The truth is, we’ve been blessed with no major bug issues. Except for our
resident spiders and centipedes, which remain hidden most of the time, along
with the persistent stinkbugs and flies that manage to get inside somehow, we
live relatively bug free. In fact, I have been most of my life. When I was growing up, the only bed bugs I heard about were in the old nursery rhyme, “Good night, sleep tight,
and don’t let the bed bugs bite.
But that wasn’t so for our ancestors. They dealt with
bugs on a regular basis, including cimex
lectularius, or the common bed bug. Here are two excerpts from The Housekeeper’s Encyclopedia by Mrs.
E.F. Haskell (1861) which give instruction about how to prevent an outbreak.

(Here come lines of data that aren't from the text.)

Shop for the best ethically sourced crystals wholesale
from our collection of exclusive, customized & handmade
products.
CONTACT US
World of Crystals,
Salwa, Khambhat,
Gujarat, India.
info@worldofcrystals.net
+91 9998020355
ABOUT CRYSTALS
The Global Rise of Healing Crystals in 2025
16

March, -- The nits or eggs of all vermin which have lain
dormant through the cold months, will now begin to hatch, and unless
preventives are promptly applied, the increase of bedbugs and cockroaches will
be without number. Search for the bugs, kill all that can be found, and oil all
bedsteads with corrosive sublimate*, mixed with turpentine; lift boards and
barrels in the cellar; scald all the bugs under them with boiling water; spread
bread and butter with arsenic, to lay in their haunts; wet crevices with the
preparation of mercury, mentioned above, and prepare the same in whiskey for
the edges of shelves where food is stored; but be careful that none is dropped
on the shelves to come in contact with food, as it is a deadly poison.
Bed-bugs, -- Young housekeepers should have every bedstead
oiled before setting up, with the following receipt, and continue to use it
once every year, in the month of March. If there are bugs in the house and
besteads, oil the cracks of the rooms where they are, and the besteads, every
month, until they disappear, and afterwards yearly. To one pint of spirits of
turpentine, add on ounce of corrosive sublimate, put it in a bottle and shake
well. Apply with a feather. Label the bottle, “Bed-bug Poison.”
*Corrosive sublimate is a white poisonous soluble crystalline
sublimate of mercury, used as a pesticide or antiseptic or wood preservative.
It's also called bichloride of mercury or mercuric chloride.